Top of Record excerpts
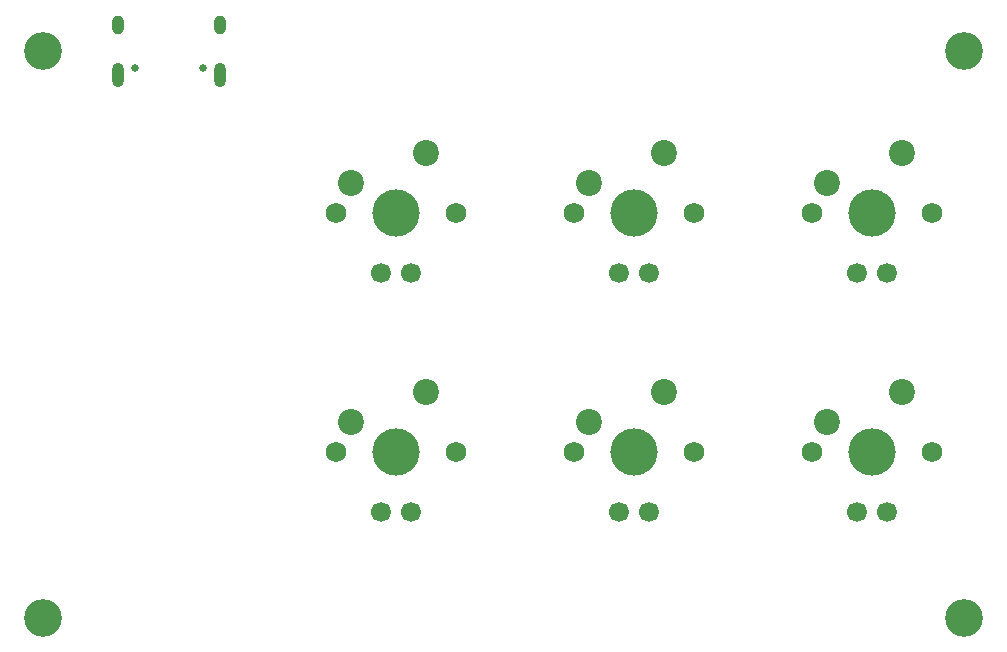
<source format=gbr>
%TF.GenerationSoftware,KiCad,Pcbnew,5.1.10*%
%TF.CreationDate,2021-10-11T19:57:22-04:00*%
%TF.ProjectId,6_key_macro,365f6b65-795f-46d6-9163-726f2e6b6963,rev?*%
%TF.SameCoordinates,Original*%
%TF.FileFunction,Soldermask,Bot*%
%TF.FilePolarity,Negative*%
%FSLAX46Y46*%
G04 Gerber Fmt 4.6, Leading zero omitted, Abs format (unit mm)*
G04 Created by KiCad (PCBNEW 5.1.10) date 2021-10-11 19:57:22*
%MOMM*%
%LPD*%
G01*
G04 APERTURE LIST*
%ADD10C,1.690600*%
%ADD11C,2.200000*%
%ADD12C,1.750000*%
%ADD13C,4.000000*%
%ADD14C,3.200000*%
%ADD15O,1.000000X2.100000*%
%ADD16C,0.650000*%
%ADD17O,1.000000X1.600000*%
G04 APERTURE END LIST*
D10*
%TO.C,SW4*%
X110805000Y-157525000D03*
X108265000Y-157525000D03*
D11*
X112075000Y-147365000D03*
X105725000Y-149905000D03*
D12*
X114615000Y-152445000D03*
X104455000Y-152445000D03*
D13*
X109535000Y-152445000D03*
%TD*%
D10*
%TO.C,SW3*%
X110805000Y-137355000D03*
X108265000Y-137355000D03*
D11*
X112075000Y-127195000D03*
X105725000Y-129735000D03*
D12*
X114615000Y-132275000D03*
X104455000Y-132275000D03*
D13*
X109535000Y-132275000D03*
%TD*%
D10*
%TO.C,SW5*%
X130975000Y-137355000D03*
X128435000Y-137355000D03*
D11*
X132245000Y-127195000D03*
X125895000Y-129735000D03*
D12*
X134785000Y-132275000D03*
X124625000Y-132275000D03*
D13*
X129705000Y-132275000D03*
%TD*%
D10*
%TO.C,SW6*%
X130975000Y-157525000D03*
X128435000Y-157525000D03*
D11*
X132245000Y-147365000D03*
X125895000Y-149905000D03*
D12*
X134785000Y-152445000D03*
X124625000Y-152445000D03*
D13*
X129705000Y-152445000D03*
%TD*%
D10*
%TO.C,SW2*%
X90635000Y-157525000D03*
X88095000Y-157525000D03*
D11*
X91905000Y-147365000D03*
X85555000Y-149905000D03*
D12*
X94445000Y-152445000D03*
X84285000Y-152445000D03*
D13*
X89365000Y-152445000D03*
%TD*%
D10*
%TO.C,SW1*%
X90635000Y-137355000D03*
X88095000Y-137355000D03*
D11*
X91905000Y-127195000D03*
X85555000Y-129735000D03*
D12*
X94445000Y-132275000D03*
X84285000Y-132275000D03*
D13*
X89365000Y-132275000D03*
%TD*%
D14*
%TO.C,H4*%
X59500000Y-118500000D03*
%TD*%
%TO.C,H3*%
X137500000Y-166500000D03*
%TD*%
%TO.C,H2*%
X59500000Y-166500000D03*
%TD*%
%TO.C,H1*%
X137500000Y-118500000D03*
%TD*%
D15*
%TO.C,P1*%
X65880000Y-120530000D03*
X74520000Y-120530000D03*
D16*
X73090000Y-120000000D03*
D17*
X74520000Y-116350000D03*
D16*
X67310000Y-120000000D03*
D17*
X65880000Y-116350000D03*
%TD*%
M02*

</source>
Bottom of Record excerpts
Top of Record excerpts
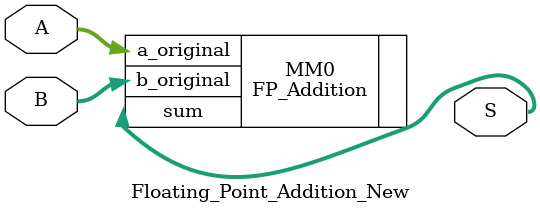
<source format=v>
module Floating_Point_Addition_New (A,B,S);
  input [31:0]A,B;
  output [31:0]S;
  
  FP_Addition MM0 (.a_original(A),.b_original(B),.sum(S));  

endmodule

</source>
Bottom of Record excerpts
Everything above from the line containing "X59500000Y-118500000D03*" down to the line containing "X65880000Y-116350000D03*" is to be transcribed exactly, with both of those lines included and nothing else added.

X59500000Y-118500000D03*
%TD*%
%TO.C,H3*%
X137500000Y-166500000D03*
%TD*%
%TO.C,H2*%
X59500000Y-166500000D03*
%TD*%
%TO.C,H1*%
X137500000Y-118500000D03*
%TD*%
D15*
%TO.C,P1*%
X65880000Y-120530000D03*
X74520000Y-120530000D03*
D16*
X73090000Y-120000000D03*
D17*
X74520000Y-116350000D03*
D16*
X67310000Y-120000000D03*
D17*
X65880000Y-116350000D03*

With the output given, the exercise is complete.